SCENES shines a spotlight on youth around the world that are breaking down barriers and creating change. The character-driven short films will inspire and amaze, as these young change-makers tell their remarkable stories.
Against the grey backdrop of a skatepark, a young woman dressed in a vibrant, puffed-out skirt and long braided hair practises kickflips and ollies. “They usually think that it is a sport for men,'' says Brenda Tinta, who has been skateboarding for the past six years.
The skateboarder is part of the Imilla Skate collective, a group of young Bolivian women who skateboard while wearing traditional clothing.
With their high bowler hats, frilly skirts and elegant demeanour, the cholas - or cholitas as they are affectionately known, may look like they have stepped out of an early 20th century period drama, but this is the traditional dress of the indigenous women of Andean Bolivia.
Pride in their origins
In the Imilla crew, the 'pollera' skirt symbolises strength and empowerment. "These clothes are not a costume. This is an identity. This is what makes them cholitas and they are proud of that," explains Imilla Skate member Huara Medina Montaño. "The chola reflects the history of her heroism for liberty and independence," she adds.
Indigenous people of the country were once socially excluded and denied access to public transportation and communal areas. Bolivia's first indigenous president, Evo Morales, gave Amerindians greater recognition after his election.
In today's world, anything is possible. Brenda explains a cholita can be a lawyer, teacher, or even a TV presenter. "Why not us? As the Imilla Skate crew, we want to show people a cholita skateboarder," she says.
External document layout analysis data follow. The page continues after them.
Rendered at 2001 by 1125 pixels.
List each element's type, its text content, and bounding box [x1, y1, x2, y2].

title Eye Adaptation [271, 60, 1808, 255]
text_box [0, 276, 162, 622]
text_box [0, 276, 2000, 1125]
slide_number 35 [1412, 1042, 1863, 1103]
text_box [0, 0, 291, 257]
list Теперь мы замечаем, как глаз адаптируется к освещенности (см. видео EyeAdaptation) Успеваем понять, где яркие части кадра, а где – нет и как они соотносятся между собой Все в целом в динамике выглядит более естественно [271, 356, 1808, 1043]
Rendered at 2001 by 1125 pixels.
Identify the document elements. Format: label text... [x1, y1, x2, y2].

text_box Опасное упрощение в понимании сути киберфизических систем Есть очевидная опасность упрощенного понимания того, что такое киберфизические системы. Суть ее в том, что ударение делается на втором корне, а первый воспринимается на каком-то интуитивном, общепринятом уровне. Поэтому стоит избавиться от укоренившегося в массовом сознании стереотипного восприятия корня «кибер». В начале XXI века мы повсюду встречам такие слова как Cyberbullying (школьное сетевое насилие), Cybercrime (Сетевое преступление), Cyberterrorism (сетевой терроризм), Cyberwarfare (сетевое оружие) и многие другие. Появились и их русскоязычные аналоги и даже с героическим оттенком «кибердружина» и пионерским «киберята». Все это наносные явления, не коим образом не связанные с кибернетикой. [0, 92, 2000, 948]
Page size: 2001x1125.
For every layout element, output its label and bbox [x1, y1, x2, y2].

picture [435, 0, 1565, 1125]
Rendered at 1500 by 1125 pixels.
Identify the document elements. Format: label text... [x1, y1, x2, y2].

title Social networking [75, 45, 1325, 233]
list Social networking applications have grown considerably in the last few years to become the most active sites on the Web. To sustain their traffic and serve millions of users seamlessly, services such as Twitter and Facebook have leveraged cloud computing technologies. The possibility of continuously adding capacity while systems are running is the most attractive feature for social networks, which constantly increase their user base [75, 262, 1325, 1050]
As boardsports have gained popularity over the past decade, skateboarders are well known on the streets of Sucre. "What interests me more about this sport is that it's a discipline that pulls you out of your comfort zone. It pushes you out of your limits and it helps you to lose fear," explains Brenda.
"Skating is like life itself, as even if you fail lots of times with a trick and you don't get it done the first, second or even the 20th time, you have to keep on trying. The achievement is the happiness you feel when you accomplish the trick, the same with life when you achieve an objective. It's something satisfactory for yourself," explains Estefani Morales, a member of Imilla Skate.
The women's passion for the sport has drawn them together. "Skating as the Imilla Skate has helped us to bond, to strengthen ties as friends, as skate mates, even as a sisterhood. We are close to each other. We don't just skate, we support each other with our problems," says Brenda.
The collective aims to inspire other young girls to skateboard. Other women have started their own crews in response to their social media campaigning.
"The mothers and grandmothers of the girls from our crew are happy with what we are doing because we are giving a twist on how women in pollera are seen. It's great to contribute to that," says Daniela Santivañez.
Cholitas are proud of their roots and they have found a way to stay modern but never lose sight of their foundations and character. They would love to see more women skating down the streets with their polleras.